ConcertoGRC for Audit Firms
ConcertoGRC includes a dedicated product for audit firms and assessment practices - organizations whose business is conducting compliance assessments on behalf of clients. This is not a feature within the GRC platform; it is a standalone offering with its own tenant type, navigation, and purpose-built workflows.
Audit firms get their own ConcertoGRC instance with everything needed to run an assessment practice:
What You Get
| Capability | Description |
|---|---|
| Client Management | Directory with status tracking (Active, Inactive, Prospect) and contact details |
| Multi-Framework Assessments | SOC 2, ISO 27001, PCI DSS, HIPAA, ISO 42001, and custom frameworks |
| Control Testing Workspace | Clause-level testing with structured auditor workflows and status tracking |
| Evidence Collection Pipeline | Request-and-response evidence workflow with client submissions and auditor review |
| Findings Management | Non-conformity tracking with severity classification and remediation monitoring |
| Client Portal | Branded portal where clients upload evidence and provide management responses |
| Auditor Portal | Remote access for team members to test controls and record findings |
| Roll-Forward | Copy controls, evidence requests, and findings from prior assessments |
| Report Generation | Framework-specific report templates with data pulled from the workspace |
| Firm Branding | Custom logo, colors, and contact details on portals and deliverables |
| AI-Assisted Review | Opt-in AI evidence summarization and relevance assessment per engagement |
How It Works
Three-Portal Architecture
Each assessment connects three participant groups through dedicated interfaces:
| Portal | Who Uses It | What They Do |
|---|---|---|
| Firm Dashboard | Firm staff | Manage clients, create assessments, assign teams, generate reports |
| Auditor Portal | Auditors (including remote/contract) | Test controls, review evidence, record findings |
| Client Portal | Assessment clients | Upload evidence, respond to findings, track progress |
Each participant authenticates independently.
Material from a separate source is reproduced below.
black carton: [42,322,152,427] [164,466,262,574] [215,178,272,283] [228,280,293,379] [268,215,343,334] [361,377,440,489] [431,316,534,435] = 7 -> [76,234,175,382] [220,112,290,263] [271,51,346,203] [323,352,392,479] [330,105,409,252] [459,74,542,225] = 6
Field-level visibility ensures auditor notes, testing procedures, and internal observations are never exposed to clients.
Assessment Lifecycle
UPCOMING --> IN_PROGRESS --> CLOSED --> ARCHIVED
- Upcoming - Assessment scoped with framework, client, dates, and team assigned
- In Progress - Auditors actively testing controls and collecting evidence
- Closed - Assessment complete, report delivered to client
- Archived - Historical record retained for roll-forward reference
Assessment Types
| Type | When to Use |
|---|---|
| Initial Certification | First-time assessment against a framework |
| Surveillance | Periodic check between full assessments (e.g., ISO annual surveillance) |
| Recertification | Full reassessment at end of certification cycle |
| Readiness Review | Pre-audit evaluation to identify gaps before formal certification |
| Gap Assessment | Identify gaps and build a remediation roadmap |
| Compliance Audit | General compliance verification engagement |
Firm Navigation
Audit firm tenants see a purpose-built navigation structure:
| Section | Purpose |
|---|---|
| Dashboard | Active engagement overview, upcoming deadlines, team workload |
| Assessments | Create and manage all client engagements |
| Clients | Client directory with contact and status tracking |
| Team | Auditor roster and role management |
| Branding | Logo, colors, and portal customization |
| Report Templates | Framework-specific report templates |
Documentation
Explore each area of the platform in detail:
- Firm Dashboard and Clients - Client management, team administration, and practice overview
- Assessment Workspace - Creating assessments, testing controls, collecting evidence, recording findings
- Client Portal - What your clients see and how they interact with engagements
- Auditor Portal - Remote auditor access for control testing and evidence review
- Reports and Branding - Report templates, firm branding, and deliverable customization
For GRC Tenants Being Audited
If you are a GRC tenant (not an audit firm) and need to manage an external audit of your organization, see Managing External Audits for how to register audit firms, invite auditors, and coordinate evidence collection from within the standard ConcertoGRC app.